**Task to carry out:**
Nothing but an exact copy is wanted here: the line with "de Barros Dias" and all the lines that follow it in the entries below.

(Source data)
-------
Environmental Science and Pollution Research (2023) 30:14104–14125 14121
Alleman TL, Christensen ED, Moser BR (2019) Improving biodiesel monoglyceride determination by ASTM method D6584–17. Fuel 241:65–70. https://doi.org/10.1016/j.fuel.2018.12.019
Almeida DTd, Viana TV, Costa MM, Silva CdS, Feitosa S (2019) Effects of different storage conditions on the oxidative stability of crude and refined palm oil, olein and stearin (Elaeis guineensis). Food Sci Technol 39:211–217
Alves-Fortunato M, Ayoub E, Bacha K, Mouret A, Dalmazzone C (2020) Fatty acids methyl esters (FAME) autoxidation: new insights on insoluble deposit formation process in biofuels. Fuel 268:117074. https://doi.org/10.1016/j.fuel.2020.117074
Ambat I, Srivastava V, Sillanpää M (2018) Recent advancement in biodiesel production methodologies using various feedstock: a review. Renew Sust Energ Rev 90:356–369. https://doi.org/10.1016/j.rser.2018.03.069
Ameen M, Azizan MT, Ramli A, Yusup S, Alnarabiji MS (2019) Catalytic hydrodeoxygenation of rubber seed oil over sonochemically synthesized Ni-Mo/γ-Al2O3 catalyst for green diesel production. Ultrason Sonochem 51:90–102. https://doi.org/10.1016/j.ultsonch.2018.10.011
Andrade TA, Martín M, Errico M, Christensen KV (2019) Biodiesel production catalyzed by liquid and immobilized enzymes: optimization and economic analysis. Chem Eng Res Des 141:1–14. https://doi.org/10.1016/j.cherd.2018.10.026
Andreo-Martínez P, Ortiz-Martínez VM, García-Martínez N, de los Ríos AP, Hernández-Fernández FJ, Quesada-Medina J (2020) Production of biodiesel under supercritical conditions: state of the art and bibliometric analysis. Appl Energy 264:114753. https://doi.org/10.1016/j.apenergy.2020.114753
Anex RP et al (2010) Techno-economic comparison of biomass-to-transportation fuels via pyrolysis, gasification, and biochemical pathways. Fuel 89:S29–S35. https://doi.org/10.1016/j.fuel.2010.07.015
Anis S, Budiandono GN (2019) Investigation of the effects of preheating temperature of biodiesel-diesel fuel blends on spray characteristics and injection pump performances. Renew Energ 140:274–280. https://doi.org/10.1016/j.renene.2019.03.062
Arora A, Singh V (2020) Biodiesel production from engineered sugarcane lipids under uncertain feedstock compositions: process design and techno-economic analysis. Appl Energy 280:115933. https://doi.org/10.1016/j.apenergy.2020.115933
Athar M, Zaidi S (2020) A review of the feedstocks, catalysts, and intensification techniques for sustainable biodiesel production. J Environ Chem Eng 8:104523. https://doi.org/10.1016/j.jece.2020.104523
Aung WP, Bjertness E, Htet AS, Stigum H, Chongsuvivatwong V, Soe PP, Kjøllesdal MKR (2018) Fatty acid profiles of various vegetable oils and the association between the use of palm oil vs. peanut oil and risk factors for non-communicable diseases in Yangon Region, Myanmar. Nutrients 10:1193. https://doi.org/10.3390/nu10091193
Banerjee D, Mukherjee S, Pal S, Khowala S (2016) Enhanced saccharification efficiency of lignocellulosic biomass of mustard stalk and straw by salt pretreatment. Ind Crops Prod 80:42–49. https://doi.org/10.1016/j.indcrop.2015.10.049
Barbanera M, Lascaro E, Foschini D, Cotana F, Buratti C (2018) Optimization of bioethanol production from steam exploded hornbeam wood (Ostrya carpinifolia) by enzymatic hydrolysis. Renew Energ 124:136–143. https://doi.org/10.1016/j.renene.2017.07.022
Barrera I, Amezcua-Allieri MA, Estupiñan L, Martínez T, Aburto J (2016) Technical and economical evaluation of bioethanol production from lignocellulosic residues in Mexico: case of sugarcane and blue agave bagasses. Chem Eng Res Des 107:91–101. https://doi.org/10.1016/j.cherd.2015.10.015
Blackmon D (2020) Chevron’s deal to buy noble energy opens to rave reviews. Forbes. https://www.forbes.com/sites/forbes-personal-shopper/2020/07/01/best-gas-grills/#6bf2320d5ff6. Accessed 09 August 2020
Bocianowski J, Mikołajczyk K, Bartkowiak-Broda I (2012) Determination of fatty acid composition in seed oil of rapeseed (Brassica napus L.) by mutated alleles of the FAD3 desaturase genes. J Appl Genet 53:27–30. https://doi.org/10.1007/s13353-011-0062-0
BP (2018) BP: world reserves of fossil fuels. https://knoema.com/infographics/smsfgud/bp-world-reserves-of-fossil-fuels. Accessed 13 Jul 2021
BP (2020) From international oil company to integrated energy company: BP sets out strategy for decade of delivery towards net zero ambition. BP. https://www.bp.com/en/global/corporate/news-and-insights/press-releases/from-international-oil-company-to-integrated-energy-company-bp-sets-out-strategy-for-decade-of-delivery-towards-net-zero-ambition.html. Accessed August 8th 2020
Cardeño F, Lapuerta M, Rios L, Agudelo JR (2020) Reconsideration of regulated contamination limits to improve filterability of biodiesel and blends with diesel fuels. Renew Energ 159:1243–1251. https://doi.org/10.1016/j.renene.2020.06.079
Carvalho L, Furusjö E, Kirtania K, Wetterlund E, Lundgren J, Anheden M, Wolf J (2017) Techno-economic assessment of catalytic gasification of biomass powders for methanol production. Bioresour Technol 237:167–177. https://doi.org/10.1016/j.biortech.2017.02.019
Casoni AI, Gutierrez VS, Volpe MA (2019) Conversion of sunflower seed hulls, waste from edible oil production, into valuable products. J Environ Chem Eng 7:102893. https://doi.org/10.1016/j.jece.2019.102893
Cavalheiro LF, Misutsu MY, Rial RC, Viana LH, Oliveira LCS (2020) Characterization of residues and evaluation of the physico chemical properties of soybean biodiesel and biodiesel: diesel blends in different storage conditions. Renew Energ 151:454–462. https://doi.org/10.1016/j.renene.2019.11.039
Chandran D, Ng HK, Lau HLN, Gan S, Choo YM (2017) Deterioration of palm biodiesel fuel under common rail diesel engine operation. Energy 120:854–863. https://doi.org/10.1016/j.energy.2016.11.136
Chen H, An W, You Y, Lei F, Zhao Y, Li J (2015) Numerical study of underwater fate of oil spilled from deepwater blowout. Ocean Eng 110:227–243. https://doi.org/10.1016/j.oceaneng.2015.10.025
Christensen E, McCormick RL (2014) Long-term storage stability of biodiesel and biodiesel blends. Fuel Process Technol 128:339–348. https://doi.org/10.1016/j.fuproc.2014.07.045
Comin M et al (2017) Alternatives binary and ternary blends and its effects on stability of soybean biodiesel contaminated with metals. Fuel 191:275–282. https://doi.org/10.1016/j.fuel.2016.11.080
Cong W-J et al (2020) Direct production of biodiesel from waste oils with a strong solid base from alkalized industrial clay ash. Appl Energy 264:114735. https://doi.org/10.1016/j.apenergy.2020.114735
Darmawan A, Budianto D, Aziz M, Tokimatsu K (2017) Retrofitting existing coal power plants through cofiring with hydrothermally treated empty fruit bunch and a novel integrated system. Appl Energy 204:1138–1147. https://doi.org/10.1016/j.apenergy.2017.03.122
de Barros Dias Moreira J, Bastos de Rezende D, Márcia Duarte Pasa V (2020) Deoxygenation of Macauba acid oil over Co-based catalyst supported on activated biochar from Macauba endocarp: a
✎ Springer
-------
**Solution to the exercise:**
de Barros Dias Moreira J, Bastos de Rezende D, Márcia Duarte Pasa V (2020) Deoxygenation of Macauba acid oil over Co-based catalyst supported on activated biochar from Macauba endocarp: a
✎ Springer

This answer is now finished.